Labor Day – Our Obligation for Worker Safety
Today is a federal holiday in the United States, Labor Day. I know that's obvious to the 70% of you reading from the U.S., but it seemed worth pointing out to the international readers.
Labor Day became a holiday in 1894, after tragic deaths of those in organized labor at the hand of the government. From Wikipedia:
It became a federal holiday in 1894, when, following the deaths of a number of workers at the hands of the U.S. military and U.S. Marshals during the Pullman Strike, President Grover Cleveland put reconciliation with the labor movement as a top political priority. Fearing further conflict, legislation making Labor Day a national holiday was rushed through Congress unanimously and signed into law a mere six days after the end of the strike.
I'm part of the vast majority that views Labor Day as the end of summer, the start of football season, or just another day to grill out (I'll be making pizza). But it's also a day, I think, to reflect and think about those who have lost their lives in the workplace – and to think about what we need to do to prevent more workplace deaths.
A while back, I saw this news story with the headline that claimed 140,000 Chinese workers die on the job each year (numerous sources online). Some claim the number is 600,000 per year. Apple has recently taken a lot of flak for the poor conditions and the number of suicides in the factory run by Foxconn that makes Apple products, among other electronics brands.
He was a typical 27-year-old worker at the gigantic Foxconn factory in Shenzen, Southern China, which manufactures i-Pads and Playstations and mobile-phone batteries.
Li was known to the company by his ID number: F3839667. He stood at a whirring line all day, every day, making the same tiny mechanical motion with his wrist, for 20p an hour. According to his family, sometimes his shifts lasted for 24 hours; sometimes they stretched to 35. If he had tried to form a free trade union to change these practices, he would have been imprisoned for 12 years. On the night of 27 May, after yet another marathon-shift, Li dropped dead.
Deaths from overwork are so common in Chinese factories that they have a word for it: guolaosi. China Daily estimates that 600,000 people are killed this way every year, mostly making goods for us. Li had never experienced any health problems, his family says, until he started this work schedule; Foxconn say he died of asthma and his death had nothing to do with them. The night Li died, yet another Foxconn worker committed suicide – the tenth this year.

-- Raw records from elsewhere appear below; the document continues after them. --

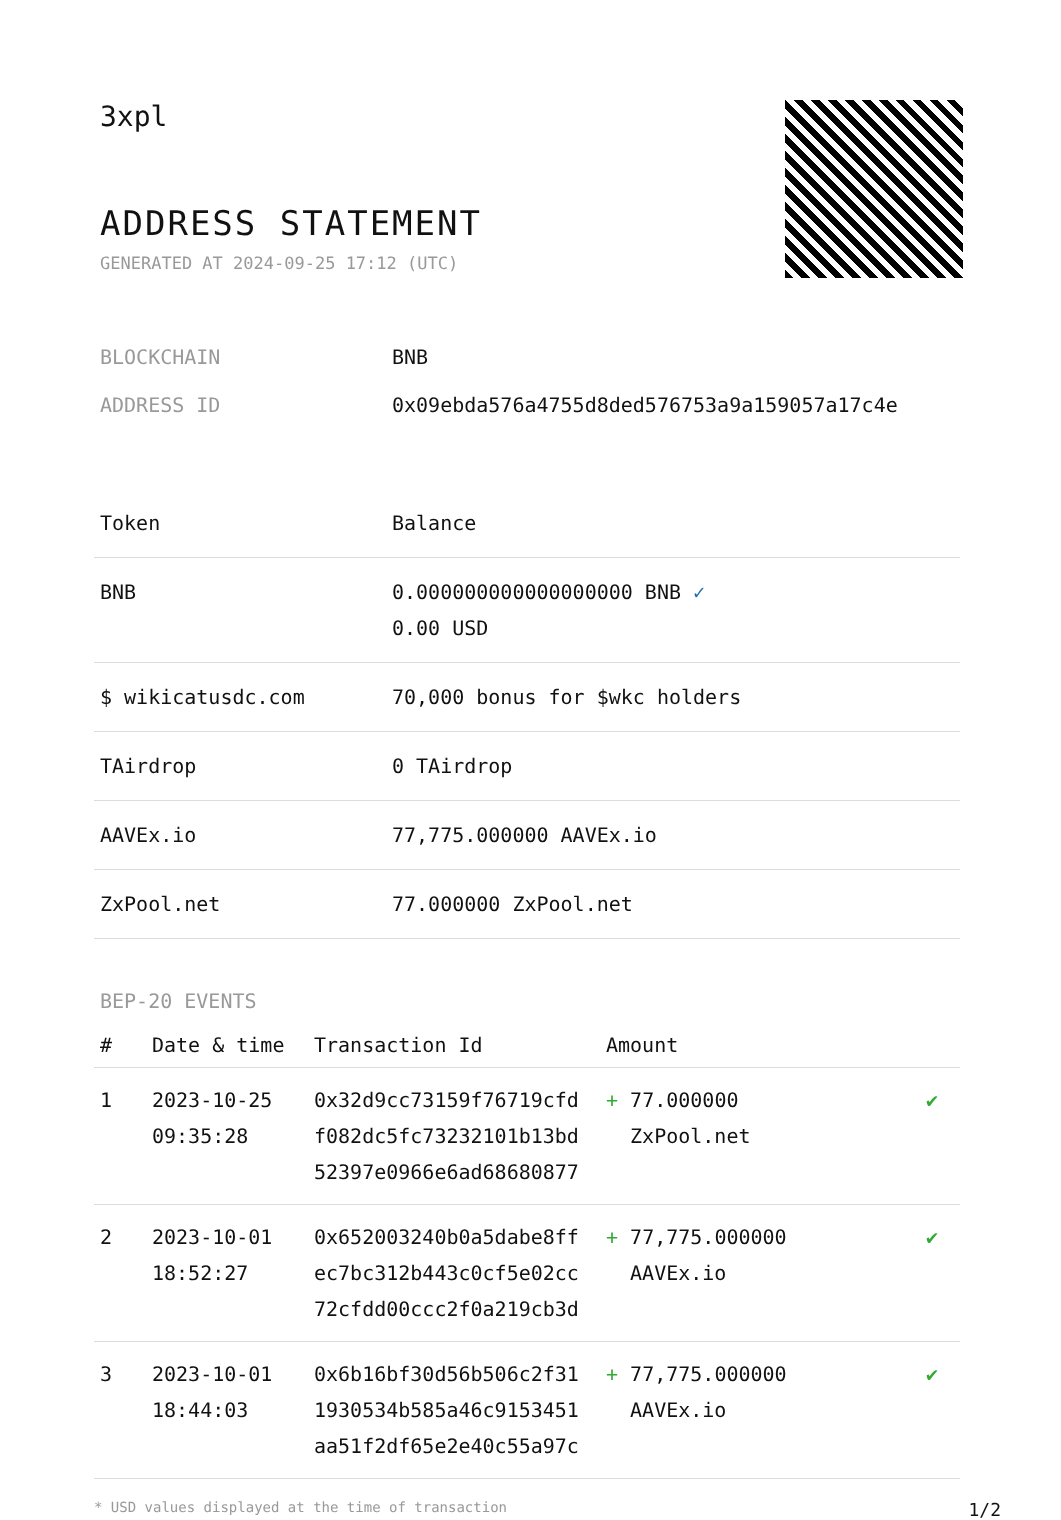3xpl
ADDRESS STATEMENT
GENERATED AT 2024-09-25 17:12 (UTC)
| BLOCKCHAIN | BNB |
| ADDRESS ID | 0x09ebda576a4755d8ded576753a9a159057a17c4e |
| Token | Balance |
| --- | --- |
| BNB | 0.000000000000000000 BNB ✓ 0.00 USD |
| $ wikicatusdc.com | 70,000 bonus for $wkc holders |
| TAirdrop | 0 TAirdrop |
| AAVEx.io | 77,775.000000 AAVEx.io |
| ZxPool.net | 77.000000 ZxPool.net |
BEP-20 EVENTS
| # | Date & time | Transaction Id | Amount | |
| --- | --- | --- | --- | --- |
| 1 | 2023-10-25 09:35:28 | 0x32d9cc73159f76719cfd f082dc5fc73232101b13bd 52397e0966e6ad68680877 | + 77.000000 ZxPool.net | ✔ |
| 2 | 2023-10-01 18:52:27 | 0x652003240b0a5dabe8ff ec7bc312b443c0cf5e02cc 72cfdd00ccc2f0a219cb3d | + 77,775.000000 AAVEx.io | ✔ |
| 3 | 2023-10-01 18:44:03 | 0x6b16bf30d56b506c2f31 1930534b585a46c9153451 aa51f2df65e2e40c55a97c | + 77,775.000000 AAVEx.io | ✔ |
* USD values displayed at the time of transaction 1/2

As I look my iPhone and my other electronic gadgets that are a big part of my life, it makes you wonder at what price this is all worth it?

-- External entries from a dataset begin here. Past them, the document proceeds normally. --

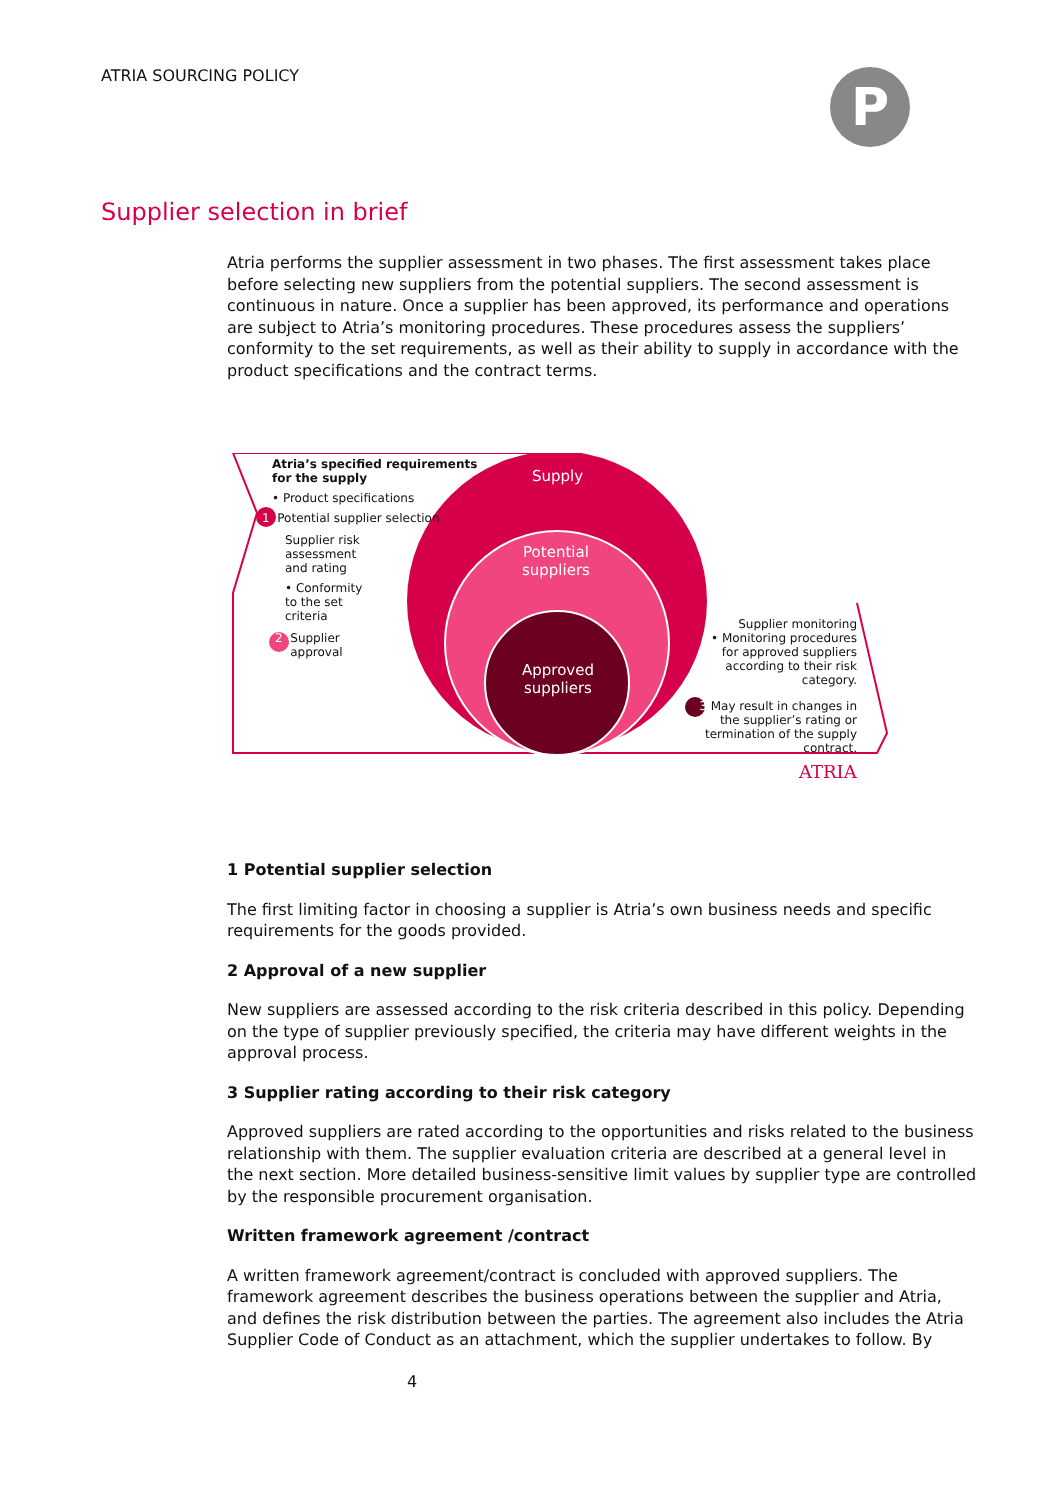ATRIA SOURCING POLICY P
Supplier selection in brief
Atria performs the supplier assessment in two phases. The first assessment takes place before selecting new suppliers from the potential suppliers. The second assessment is continuous in nature. Once a supplier has been approved, its performance and operations are subject to Atria’s monitoring procedures. These procedures assess the suppliers’ conformity to the set requirements, as well as their ability to supply in accordance with the product specifications and the contract terms.
Atria’s specified requirements
for the supply
• Product specifications
1 Potential supplier selection
Supplier risk
assessment
and rating
• Conformity
to the set
criteria
2 Supplier
approval
Supply
Potential
suppliers
Approved
suppliers
Supplier monitoring
• Monitoring procedures for approved suppliers according to their risk category.
3 May result in changes in the supplier’s rating or termination of the supply contract.
ATRIA
1 Potential supplier selection
The first limiting factor in choosing a supplier is Atria’s own business needs and specific requirements for the goods provided.
2 Approval of a new supplier
New suppliers are assessed according to the risk criteria described in this policy. Depending on the type of supplier previously specified, the criteria may have different weights in the approval process.
3 Supplier rating according to their risk category
Approved suppliers are rated according to the opportunities and risks related to the business relationship with them. The supplier evaluation criteria are described at a general level in the next section. More detailed business-sensitive limit values by supplier type are controlled by the responsible procurement organisation.
Written framework agreement /contract
A written framework agreement/contract is concluded with approved suppliers. The framework agreement describes the business operations between the supplier and Atria, and defines the risk distribution between the parties. The agreement also includes the Atria Supplier Code of Conduct as an attachment, which the supplier undertakes to follow. By
4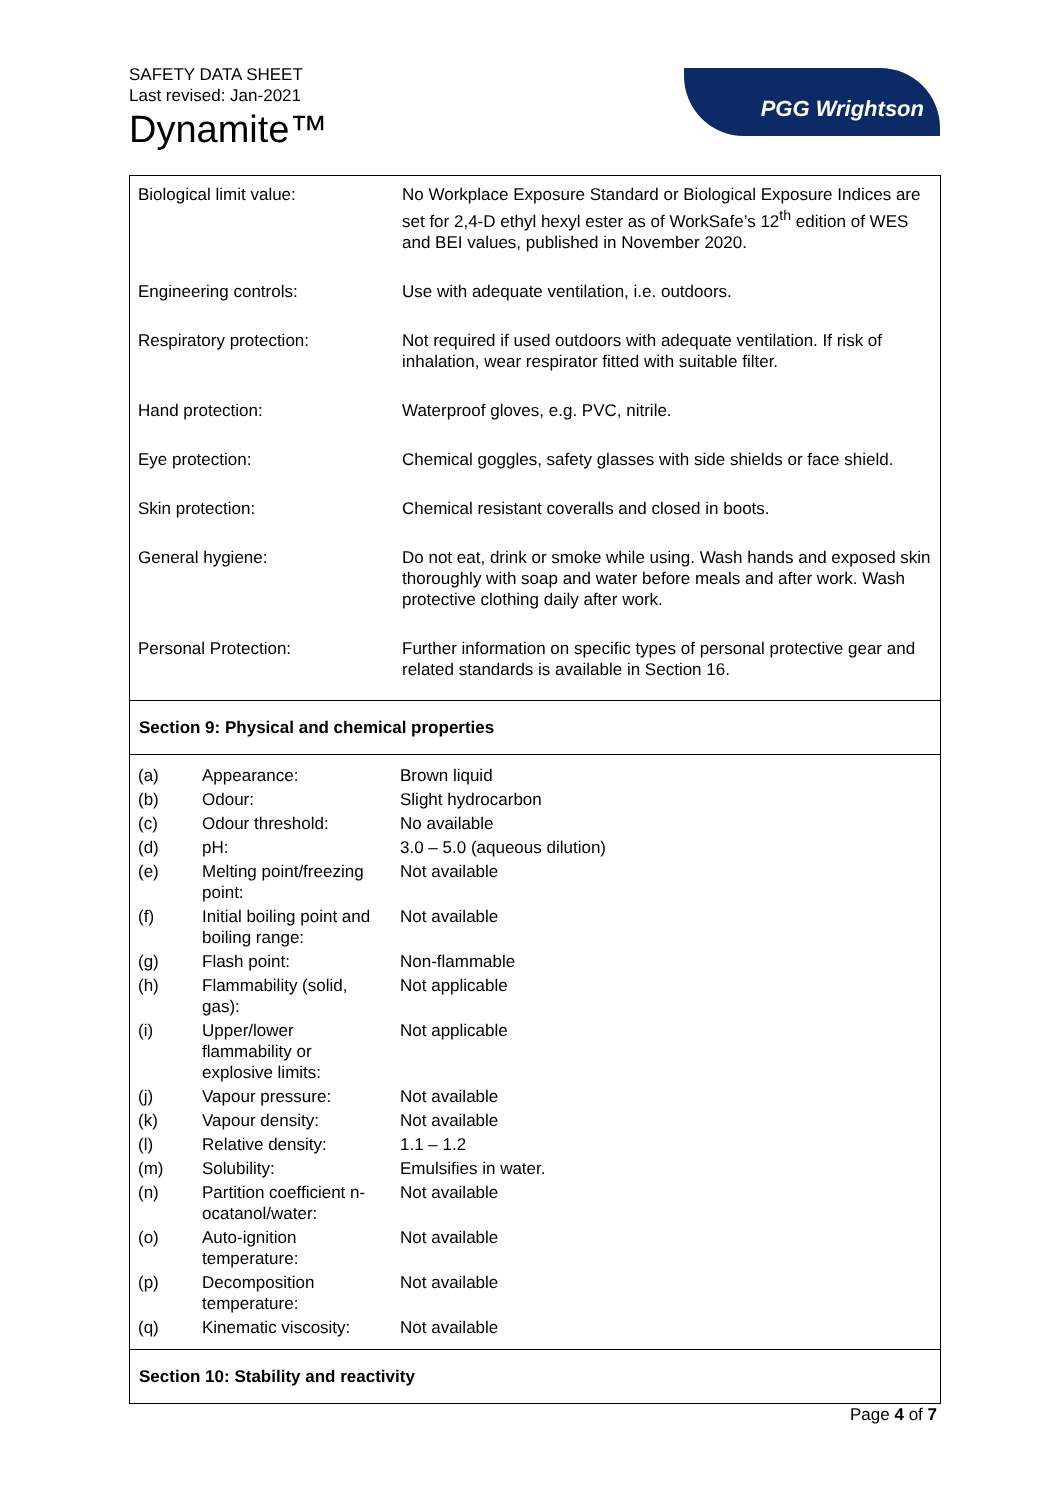SAFETY DATA SHEET
Last revised: Jan-2021
Dynamite™
PGG Wrightson
| Biological limit value: | No Workplace Exposure Standard or Biological Exposure Indices are set for 2,4-D ethyl hexyl ester as of WorkSafe’s 12<sup>th</sup> edition of WES and BEI values, published in November 2020. |
| Engineering controls: | Use with adequate ventilation, i.e. outdoors. |
| Respiratory protection: | Not required if used outdoors with adequate ventilation. If risk of inhalation, wear respirator fitted with suitable filter. |
| Hand protection: | Waterproof gloves, e.g. PVC, nitrile. |
| Eye protection: | Chemical goggles, safety glasses with side shields or face shield. |
| Skin protection: | Chemical resistant coveralls and closed in boots. |
| General hygiene: | Do not eat, drink or smoke while using. Wash hands and exposed skin thoroughly with soap and water before meals and after work. Wash protective clothing daily after work. |
| Personal Protection: | Further information on specific types of personal protective gear and related standards is available in Section 16. |
Section 9: Physical and chemical properties
| (a) | Appearance: | Brown liquid |
| (b) | Odour: | Slight hydrocarbon |
| (c) | Odour threshold: | No available |
| (d) | pH: | 3.0 – 5.0 (aqueous dilution) |
| (e) | Melting point/freezing point: | Not available |
| (f) | Initial boiling point and boiling range: | Not available |
| (g) | Flash point: | Non-flammable |
| (h) | Flammability (solid, gas): | Not applicable |
| (i) | Upper/lower flammability or explosive limits: | Not applicable |
| (j) | Vapour pressure: | Not available |
| (k) | Vapour density: | Not available |
| (l) | Relative density: | 1.1 – 1.2 |
| (m) | Solubility: | Emulsifies in water. |
| (n) | Partition coefficient n-ocatanol/water: | Not available |
| (o) | Auto-ignition temperature: | Not available |
| (p) | Decomposition temperature: | Not available |
| (q) | Kinematic viscosity: | Not available |
Section 10: Stability and reactivity
Page 4 of 7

The chase for cheaper labor seems not just to be bad business (where supply chain costs and inventory expense, along with slow responsiveness to customer demand outweighs the cheap labor cost), it can also be bad for many individuals. I know the counter argument says “well, they wouldn't have any other jobs, this is a better life than they had before” but it still makes you pause and think.

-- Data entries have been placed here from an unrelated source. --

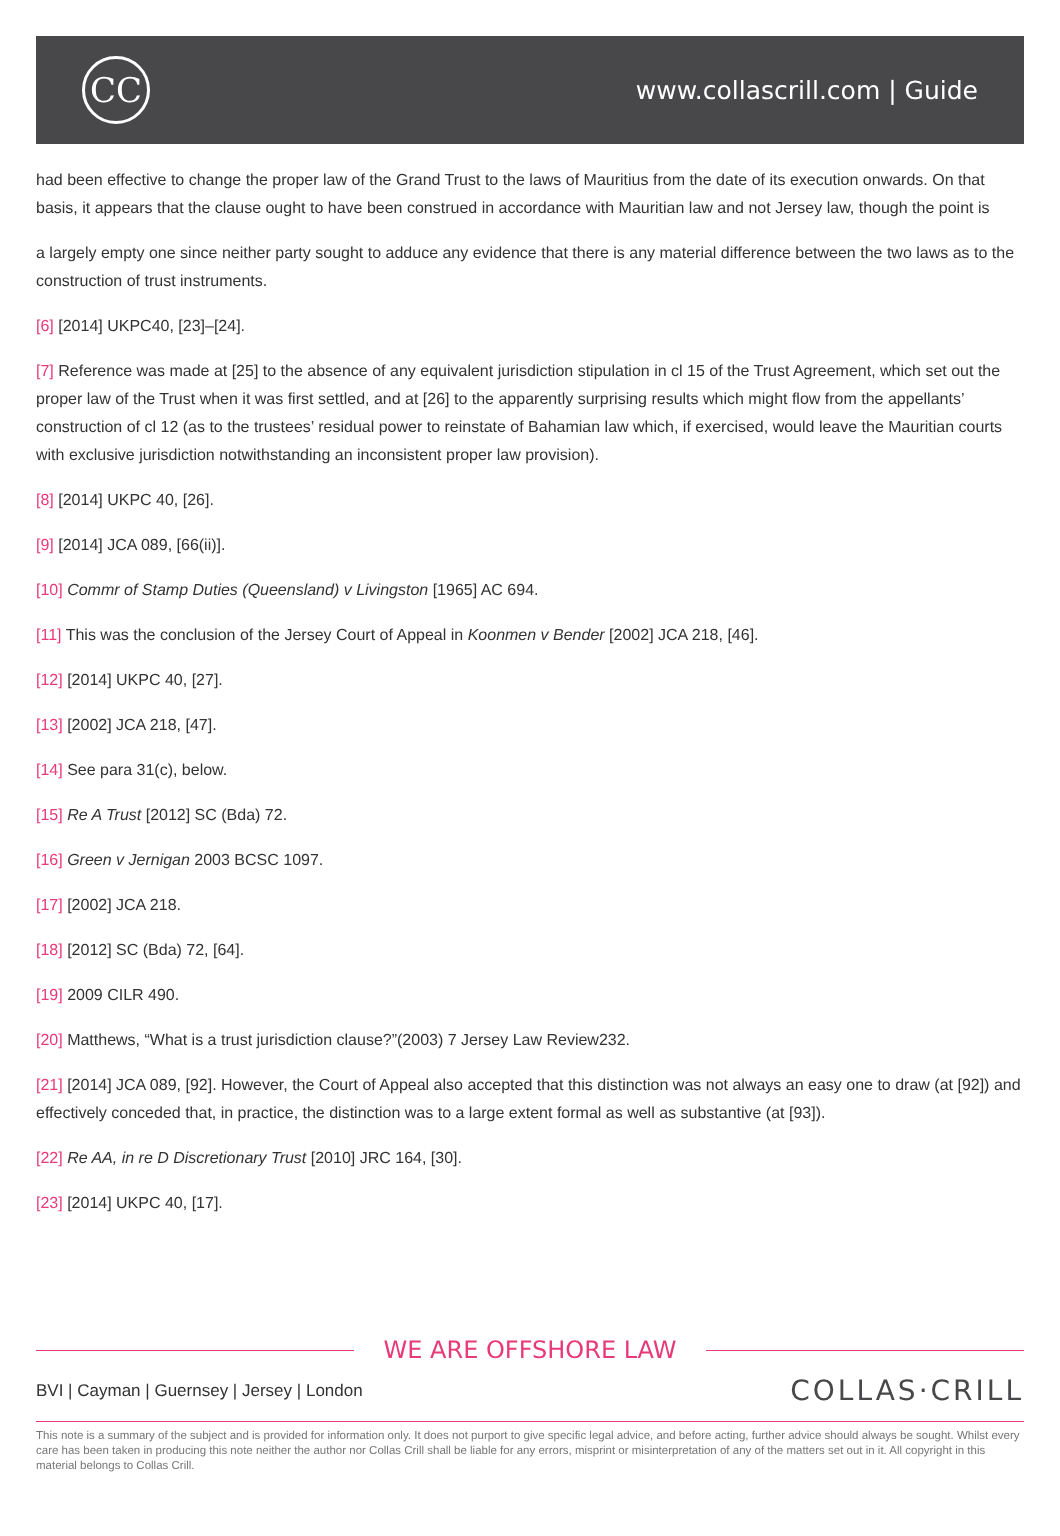CC
www.collascrill.com | Guide
had been effective to change the proper law of the Grand Trust to the laws of Mauritius from the date of its execution onwards. On that basis, it appears that the clause ought to have been construed in accordance with Mauritian law and not Jersey law, though the point is
a largely empty one since neither party sought to adduce any evidence that there is any material difference between the two laws as to the construction of trust instruments.
[6] [2014] UKPC40, [23]–[24].
[7] Reference was made at [25] to the absence of any equivalent jurisdiction stipulation in cl 15 of the Trust Agreement, which set out the proper law of the Trust when it was first settled, and at [26] to the apparently surprising results which might flow from the appellants’ construction of cl 12 (as to the trustees’ residual power to reinstate of Bahamian law which, if exercised, would leave the Mauritian courts with exclusive jurisdiction notwithstanding an inconsistent proper law provision).
[8] [2014] UKPC 40, [26].
[9] [2014] JCA 089, [66(ii)].
[10] Commr of Stamp Duties (Queensland) v Livingston [1965] AC 694.
[11] This was the conclusion of the Jersey Court of Appeal in Koonmen v Bender [2002] JCA 218, [46].
[12] [2014] UKPC 40, [27].
[13] [2002] JCA 218, [47].
[14] See para 31(c), below.
[15] Re A Trust [2012] SC (Bda) 72.
[16] Green v Jernigan 2003 BCSC 1097.
[17] [2002] JCA 218.
[18] [2012] SC (Bda) 72, [64].
[19] 2009 CILR 490.
[20] Matthews, “What is a trust jurisdiction clause?”(2003) 7 Jersey Law Review232.
[21] [2014] JCA 089, [92]. However, the Court of Appeal also accepted that this distinction was not always an easy one to draw (at [92]) and effectively conceded that, in practice, the distinction was to a large extent formal as well as substantive (at [93]).
[22] Re AA, in re D Discretionary Trust [2010] JRC 164, [30].
[23] [2014] UKPC 40, [17].
WE ARE OFFSHORE LAW
BVI | Cayman | Guernsey | Jersey | London
COLLAS·CRILL
This note is a summary of the subject and is provided for information only. It does not purport to give specific legal advice, and before acting, further advice should always be sought. Whilst every care has been taken in producing this note neither the author nor Collas Crill shall be liable for any errors, misprint or misinterpretation of any of the matters set out in it. All copyright in this material belongs to Collas Crill.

Can we expect rising safety standards in China as we move forward?
We've come a long way in the U.S., but the U.S. reported 5,071 worker deaths in 2008, as this article cites.
Yet more than 5,000 workers still died on the job in 2008, and there were more than 3 million cases of nonfatal injuries reported.
How does this tie to Lean? Well, a Lean workplace should be a safe workplace. A safe workplace is the ultimate sign of having “respect for people” – and you can extend this to be not just physically safe, but psychologically safe. A safe workplace shows you're putting “first things first,” as Dr. Stephen Covey would say.
A Lean workplace is one where the culture and system encourages people to do the right thing, not to place short-term corner cutting and cost-pressures ahead of safety. Nobody accused BP of being a “lean oil company” – look at what they did to jeopardize worker safety by ignoring known safety risks. 11 workers died as a result.
How do we improve safety? It requires a lot more than putting up a bunch of signs and warnings, admonitions to be careful. As I mentioned last week, Dr. W. Edwards Deming wrote about a story where a factory offering incentives (a bonus) to workers if there were zero injuries reported. Well, there were zero injuries reported — but people were still getting hurt, but they quit reporting it! They gamed the system instead of making real improvements.
A lot of it comes down to culture, which is why I again find the story of Paul O'Neill and the amazing safety improvements that were made at Alcoa under his leadership. Steven Spear features the story of Alcoa in his excellent book The High-Velocity Edge: How Market Leaders Leverage Operational Excellence to Beat the Competition (previously known as “Chasing the Rabbit”).
Of all of the companies that outsource to China, who is going to be be the Paul O'Neill who says “Enough!” and insists on a truly safe workplace? Would that person be committing financial suicide? I'd hope not.
What do you think, on this Labor Day?
An alternative discussion thread would be about why so many unions oppose Lean, although Lean environments would:
- Make “no layoffs due to continuous improvement” pledges
- Engage the front-line staff in process improvement
- Be more successful, ensuring long-term job stability
- Practice respect for people
Are unions generally opposed to “L.A.M.E.”, not Lean?